**Цель задания:**
Можете дословно переписать строки всех записей ниже, не включая в ответ картинки?

Фрагменты из набора данных:
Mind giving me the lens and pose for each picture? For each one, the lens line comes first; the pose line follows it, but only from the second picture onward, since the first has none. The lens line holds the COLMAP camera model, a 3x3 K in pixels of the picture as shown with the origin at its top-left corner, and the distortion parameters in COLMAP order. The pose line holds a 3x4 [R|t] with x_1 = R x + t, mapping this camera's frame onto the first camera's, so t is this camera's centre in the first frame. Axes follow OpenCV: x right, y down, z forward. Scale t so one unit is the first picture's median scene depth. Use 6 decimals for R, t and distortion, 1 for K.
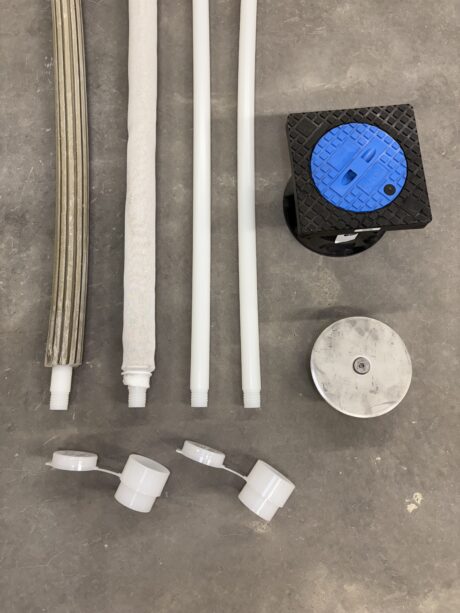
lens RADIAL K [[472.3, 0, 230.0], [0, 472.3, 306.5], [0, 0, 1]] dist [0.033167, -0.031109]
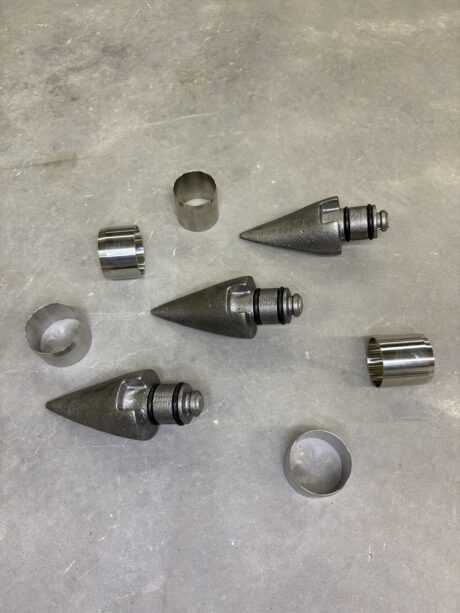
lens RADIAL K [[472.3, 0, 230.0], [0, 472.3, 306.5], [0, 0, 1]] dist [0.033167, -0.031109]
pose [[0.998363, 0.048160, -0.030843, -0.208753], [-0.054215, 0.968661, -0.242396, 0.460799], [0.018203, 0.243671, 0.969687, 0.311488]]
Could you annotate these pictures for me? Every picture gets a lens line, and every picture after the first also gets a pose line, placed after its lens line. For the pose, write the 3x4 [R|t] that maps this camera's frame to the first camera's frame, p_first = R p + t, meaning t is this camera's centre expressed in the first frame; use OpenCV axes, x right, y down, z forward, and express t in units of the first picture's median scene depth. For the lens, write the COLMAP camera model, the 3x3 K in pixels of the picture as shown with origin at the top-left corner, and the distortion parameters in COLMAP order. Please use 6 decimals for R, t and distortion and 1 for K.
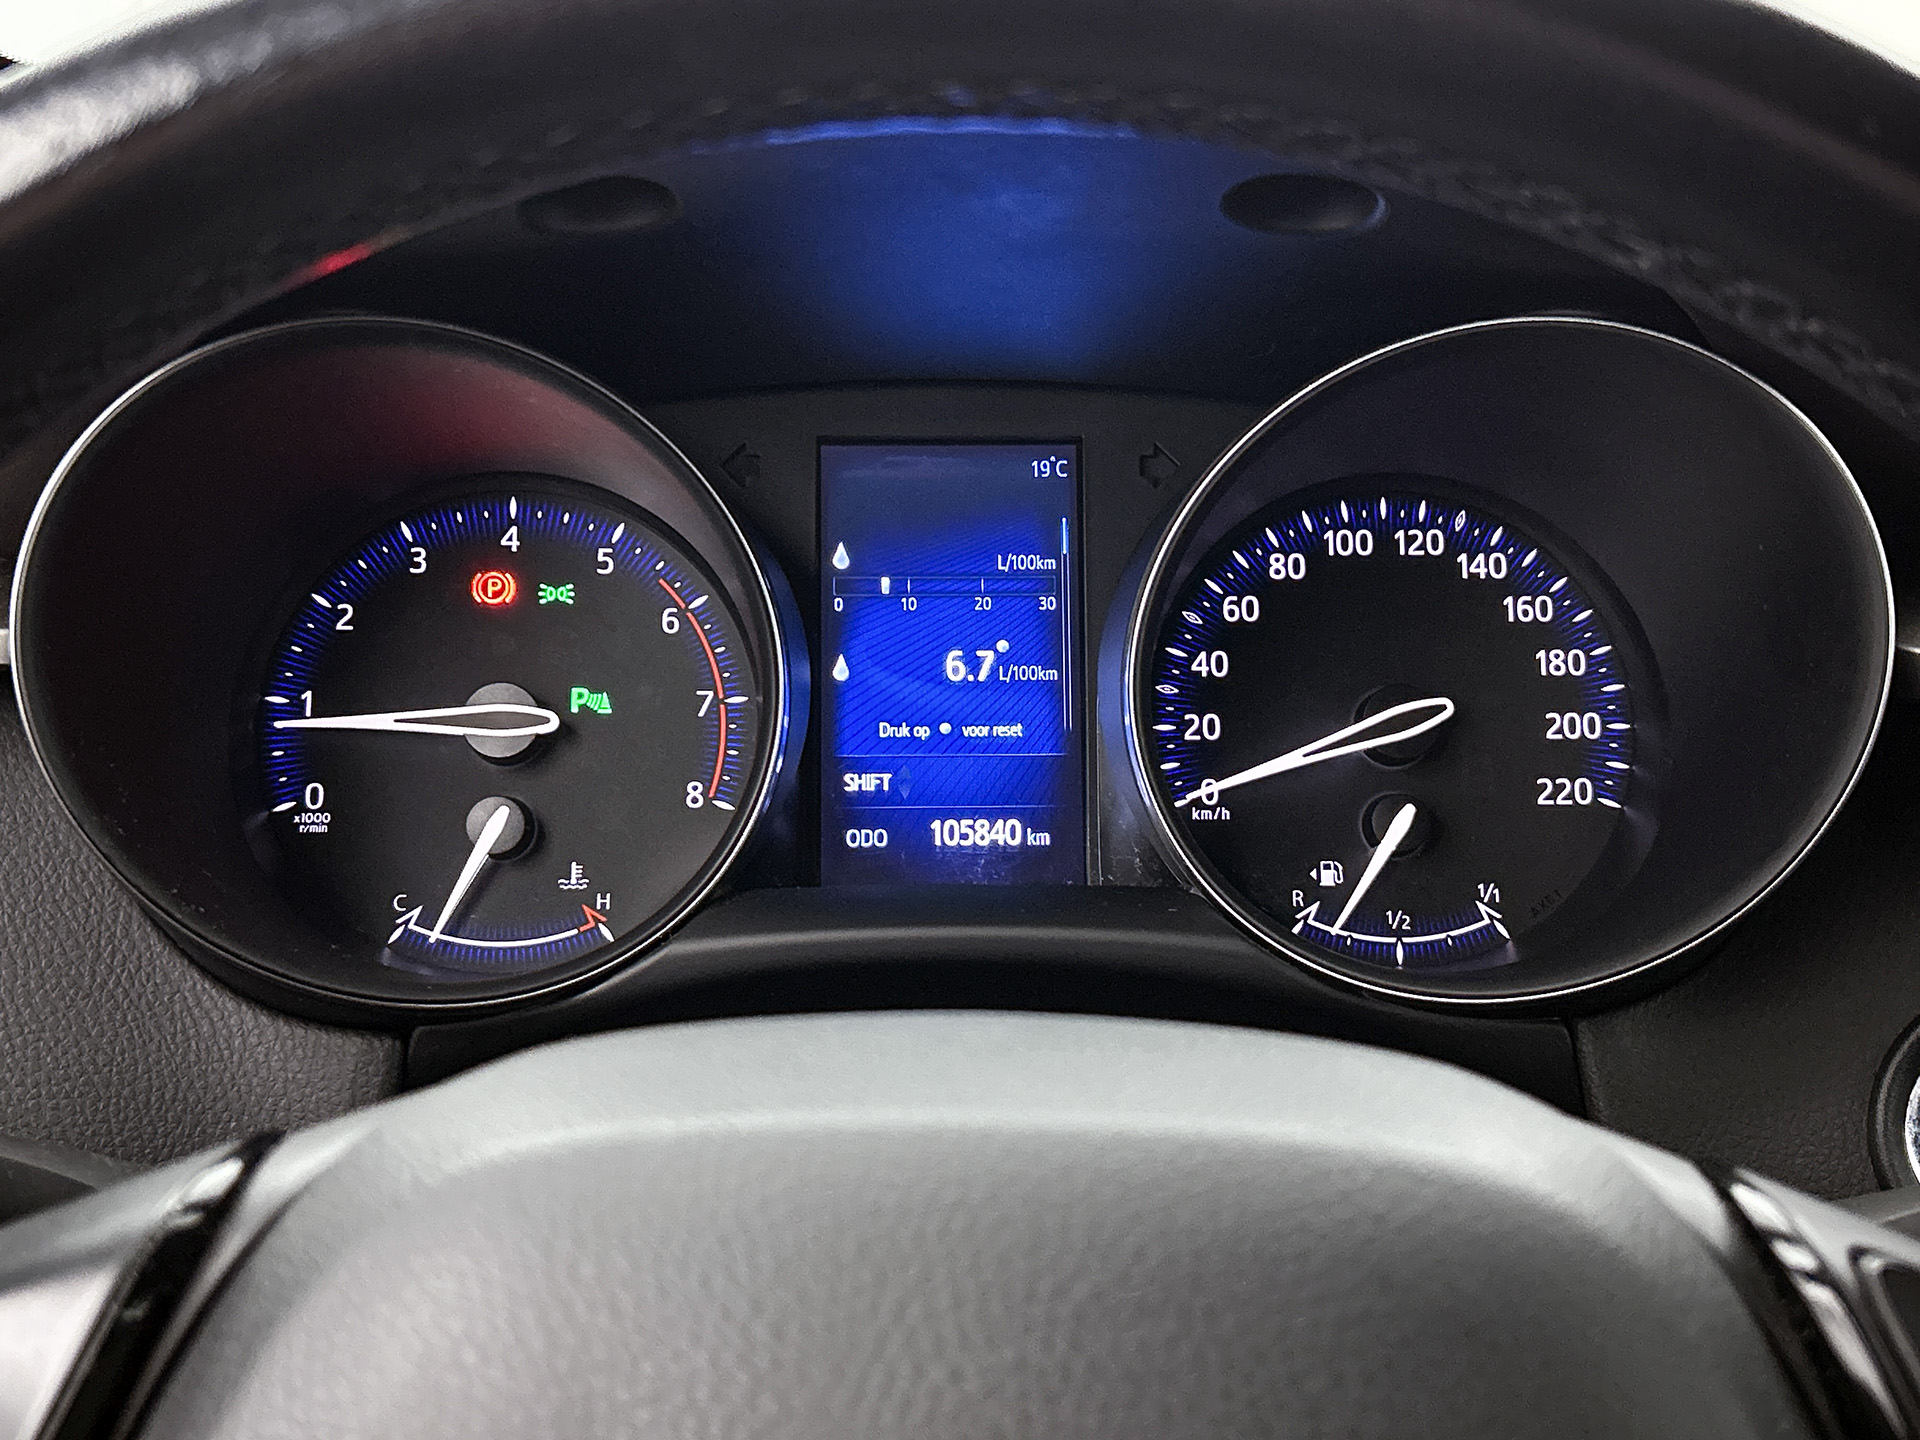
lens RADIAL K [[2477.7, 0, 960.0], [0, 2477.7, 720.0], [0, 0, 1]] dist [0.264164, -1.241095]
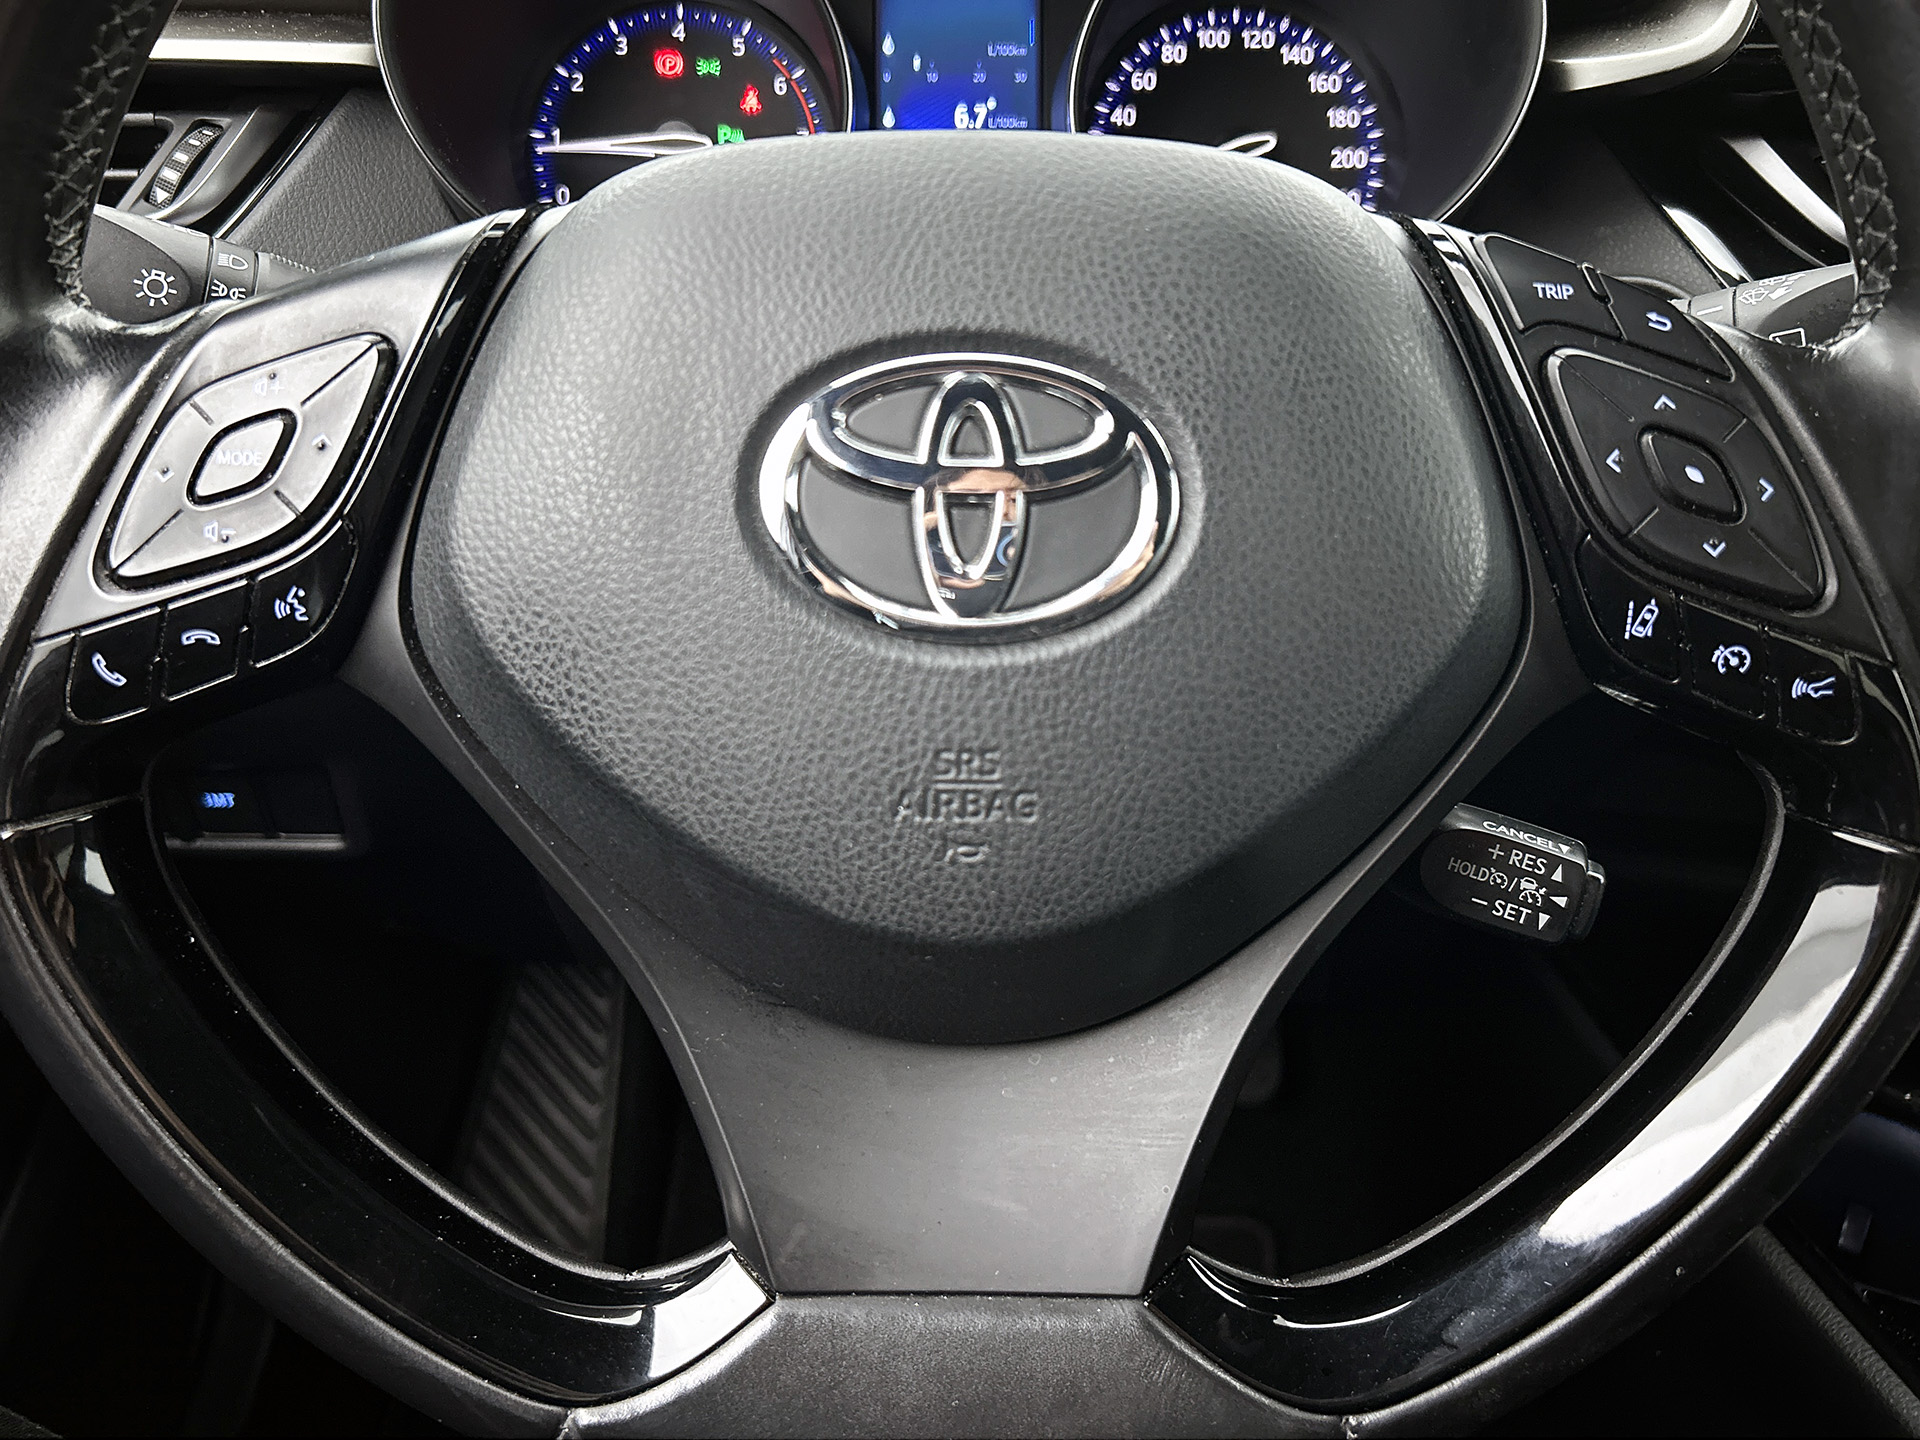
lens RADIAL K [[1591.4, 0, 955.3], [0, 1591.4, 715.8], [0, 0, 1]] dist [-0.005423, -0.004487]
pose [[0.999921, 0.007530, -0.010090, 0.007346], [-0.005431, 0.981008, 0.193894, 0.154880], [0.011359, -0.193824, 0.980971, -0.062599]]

**Поле ответа:**
Mind giving me the lens and pose for each picture? For each one, the lens line comes first; the pose line follows it, but only from the second picture onward, since the first has none. The lens line holds the COLMAP camera model, a 3x3 K in pixels of the picture as shown with the origin at its top-left corner, and the distortion parameters in COLMAP order. The pose line holds a 3x4 [R|t] with x_1 = R x + t, mapping this camera's frame onto the first camera's, so t is this camera's centre in the first frame. Axes follow OpenCV: x right, y down, z forward. Scale t so one unit is the first picture's median scene depth. Use 6 decimals for R, t and distortion, 1 for K.
lens RADIAL K [[472.3, 0, 230.0], [0, 472.3, 306.5], [0, 0, 1]] dist [0.033167, -0.031109]
lens RADIAL K [[472.3, 0, 230.0], [0, 472.3, 306.5], [0, 0, 1]] dist [0.033167, -0.031109]
pose [[0.998363, 0.048160, -0.030843, -0.208753], [-0.054215, 0.968661, -0.242396, 0.460799], [0.018203, 0.243671, 0.969687, 0.311488]]
Could you annotate these pictures for me? Every picture gets a lens line, and every picture after the first also gets a pose line, placed after its lens line. For the pose, write the 3x4 [R|t] that maps this camera's frame to the first camera's frame, p_first = R p + t, meaning t is this camera's centre expressed in the first frame; use OpenCV axes, x right, y down, z forward, and express t in units of the first picture's median scene depth. For the lens, write the COLMAP camera model, the 3x3 K in pixels of the picture as shown with origin at the top-left corner, and the distortion parameters in COLMAP order. Please use 6 decimals for R, t and distortion and 1 for K.
lens RADIAL K [[2477.7, 0, 960.0], [0, 2477.7, 720.0], [0, 0, 1]] dist [0.264164, -1.241095]
lens RADIAL K [[1591.4, 0, 955.3], [0, 1591.4, 715.8], [0, 0, 1]] dist [-0.005423, -0.004487]
pose [[0.999921, 0.007530, -0.010090, 0.007346], [-0.005431, 0.981008, 0.193894, 0.154880], [0.011359, -0.193824, 0.980971, -0.062599]]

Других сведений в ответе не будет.